Zoya Malik speaks to Praxity Global Alliance CEO Graeme Gordon about his appointment as master of The Worshipful Company of Chartered Accountants in England and Wales, and livery work, including supporting the profession and raising money for charitable causes

 Zoya Malik: Kindly explain your role as master of The Worshipful Company of Chartered Accountants in England and Wales?

Graeme Gordon: I am the non-executive chair and ceremonial leader of the Chartered Accountants’ Livery, one of 110 ancient liveries in the City of London.

I am honoured and privileged to hold this role until October 2021. I relish the challenge of finding new ways to make a difference, especially raising money for charitable causes, and supporting the profession and our members.

ZM: What are the criteria for selection? What attributes are sought to fulfil this role?

GG: Livery membership is exclusive to the 150,000 members of the Institute of Chartered Accountants in England and Wales, and only 400 professionals have been accepted to date. My current role is the culmination of a three-year process.

I was initially elected to the role of junior warden, then to senior warden, then master. Selection is based on personal merit, including prior support for, and within, the company and its charitable causes.

ZM: Tell us about the work and impact of the Livery Company.

GG: The company has four key pillars:

  • Supporting the Civic City of London;
  • Supporting business and the profession;
  • Charitable giving and support for the welfare of the armed forces;
  • Fellowship within the company and livery companies worldwide.

ZM: What attracted you to the role?

GG: I have to admit, it took friends of mine around five years to convince me to attend a Livery Company dinner and see what it had to offer. Once I got into to it, I saw the amazing potential for good it presented, so I decided to do what I could to help.

ZM: How will this role sit with other leadership duties? What are these and how do you manage your time?

GG: Covid permitting, most of my Livery Company duties take place in the evenings. If I need to attend daytime events, I either use holiday days or take unpaid leave. I am fortunate in that Praxity’s COO, Helen Jennings, not only supported my acceptance of the nomination but is happy to assist me with my Praxity duties where necessary, and I have total faith in her.

ZM: How does your work at the Livery Company contribute to representing the industry and elevating its profile?

GG: The promotion of, and support for, the accounting profession is one of the key elements of the Livery Company. This includes funding bursaries for doctoral students to encourage talented people into training the next generation.

ZM: What charitable initiatives are planned for 2021?

GG: The Livery Company has already provided grants of almost £200,000 to needy causes hit by Covid. This is over and above the regular giving of some £150,000 each year to the company’s regular charities and special causes.

In my year as master, given the issues and hardships suffered by some key charities close to my heart, I have engaged to undertake a Source2City charity boat row from the source of the Thames to the Tower of London. I will begin with a half marathon run followed by a 160-mile row in a single-scull boat. We hope this will raise over £50,000.

ZM: What new opportunities have you found in this role?

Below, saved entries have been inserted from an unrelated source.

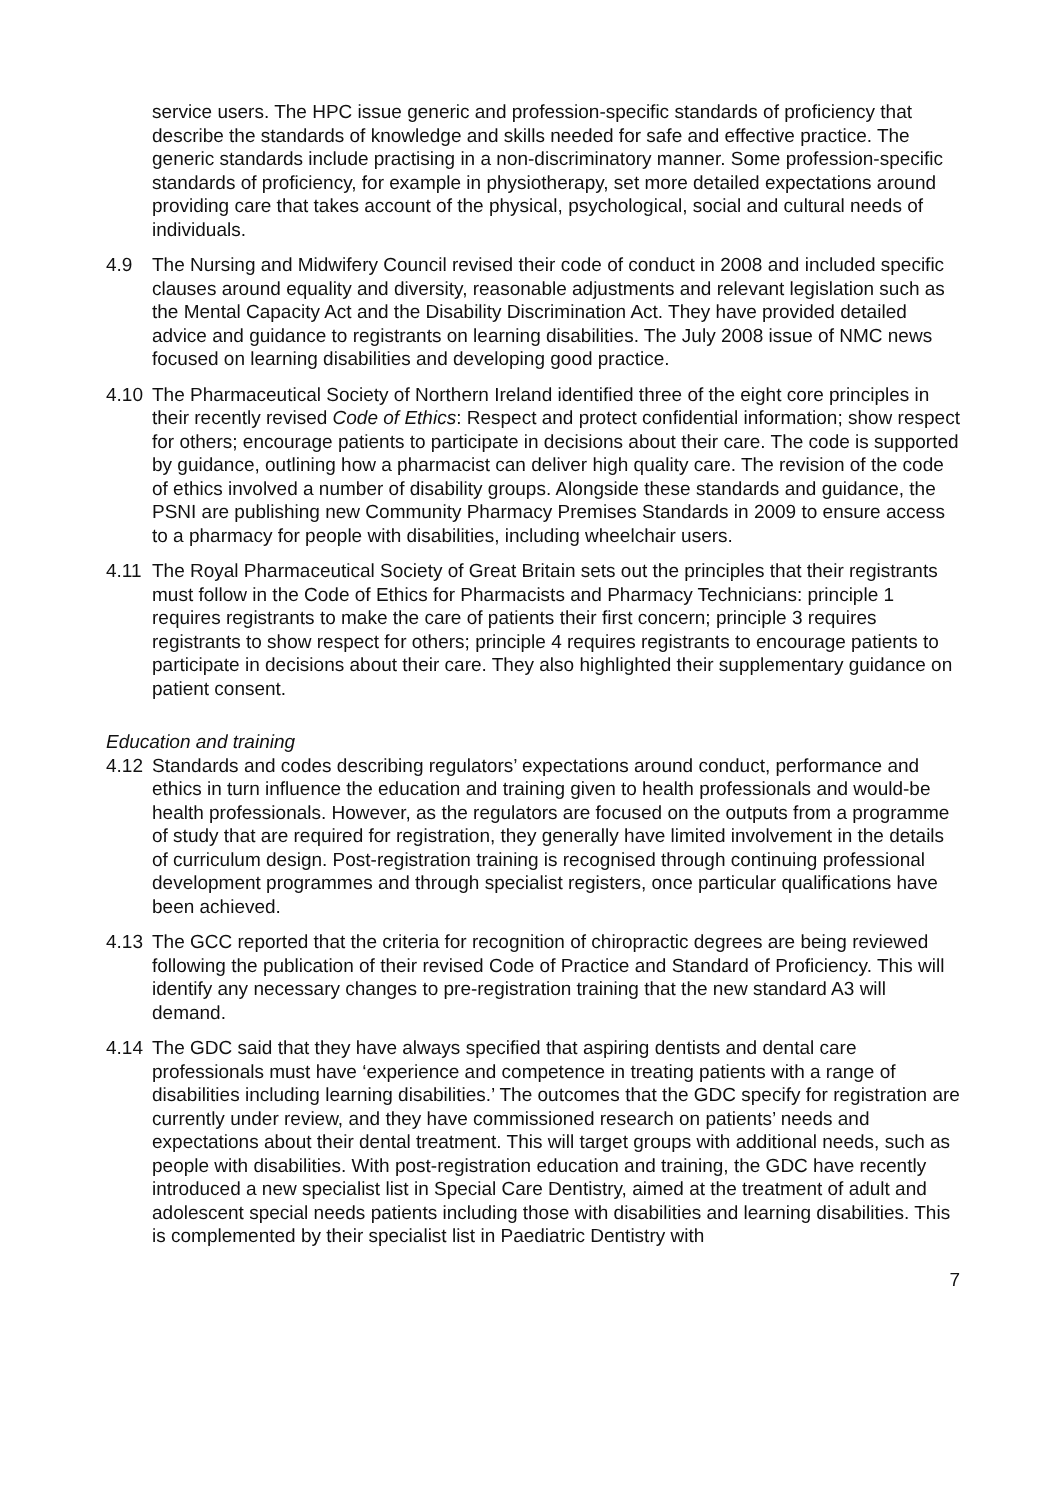service users. The HPC issue generic and profession-specific standards of proficiency that describe the standards of knowledge and skills needed for safe and effective practice. The generic standards include practising in a non-discriminatory manner. Some profession-specific standards of proficiency, for example in physiotherapy, set more detailed expectations around providing care that takes account of the physical, psychological, social and cultural needs of individuals.
4.9 The Nursing and Midwifery Council revised their code of conduct in 2008 and included specific clauses around equality and diversity, reasonable adjustments and relevant legislation such as the Mental Capacity Act and the Disability Discrimination Act. They have provided detailed advice and guidance to registrants on learning disabilities. The July 2008 issue of NMC news focused on learning disabilities and developing good practice.
4.10 The Pharmaceutical Society of Northern Ireland identified three of the eight core principles in their recently revised Code of Ethics: Respect and protect confidential information; show respect for others; encourage patients to participate in decisions about their care. The code is supported by guidance, outlining how a pharmacist can deliver high quality care. The revision of the code of ethics involved a number of disability groups. Alongside these standards and guidance, the PSNI are publishing new Community Pharmacy Premises Standards in 2009 to ensure access to a pharmacy for people with disabilities, including wheelchair users.
4.11 The Royal Pharmaceutical Society of Great Britain sets out the principles that their registrants must follow in the Code of Ethics for Pharmacists and Pharmacy Technicians: principle 1 requires registrants to make the care of patients their first concern; principle 3 requires registrants to show respect for others; principle 4 requires registrants to encourage patients to participate in decisions about their care. They also highlighted their supplementary guidance on patient consent.
Education and training
4.12 Standards and codes describing regulators’ expectations around conduct, performance and ethics in turn influence the education and training given to health professionals and would-be health professionals. However, as the regulators are focused on the outputs from a programme of study that are required for registration, they generally have limited involvement in the details of curriculum design. Post-registration training is recognised through continuing professional development programmes and through specialist registers, once particular qualifications have been achieved.
4.13 The GCC reported that the criteria for recognition of chiropractic degrees are being reviewed following the publication of their revised Code of Practice and Standard of Proficiency. This will identify any necessary changes to pre-registration training that the new standard A3 will demand.
4.14 The GDC said that they have always specified that aspiring dentists and dental care professionals must have ‘experience and competence in treating patients with a range of disabilities including learning disabilities.’ The outcomes that the GDC specify for registration are currently under review, and they have commissioned research on patients’ needs and expectations about their dental treatment. This will target groups with additional needs, such as people with disabilities. With post-registration education and training, the GDC have recently introduced a new specialist list in Special Care Dentistry, aimed at the treatment of adult and adolescent special needs patients including those with disabilities and learning disabilities. This is complemented by their specialist list in Paediatric Dentistry with
7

GG: Having been in Covid lockdown or equivalent since before I was installed, I have actually missed many of the normal opportunities a master would have had. However, via Zoom I have been able to get to know a number of other masters within livery companies who are also chartered accountants, and we have created a very nice social fellowship, who ‘e-meet’ at least once a month.

Through this group and my membership of the Financial Services Group of Livery Companies, I have been able to learn more about both the profession and the City.

ZM: What is a path for others who are inspired to take on a similar role?

GG: First, join a livery company that fits with your own ethos and culture. Then, take part and be sure to get involved.

The more you put in, the more you get out of it, and believe me, you do get more out of it than you put in.

I have enjoyed it so much I have subsequently joined another livery and I am thinking of requesting membership of a third – and this from someone who is notoriously not a joiner!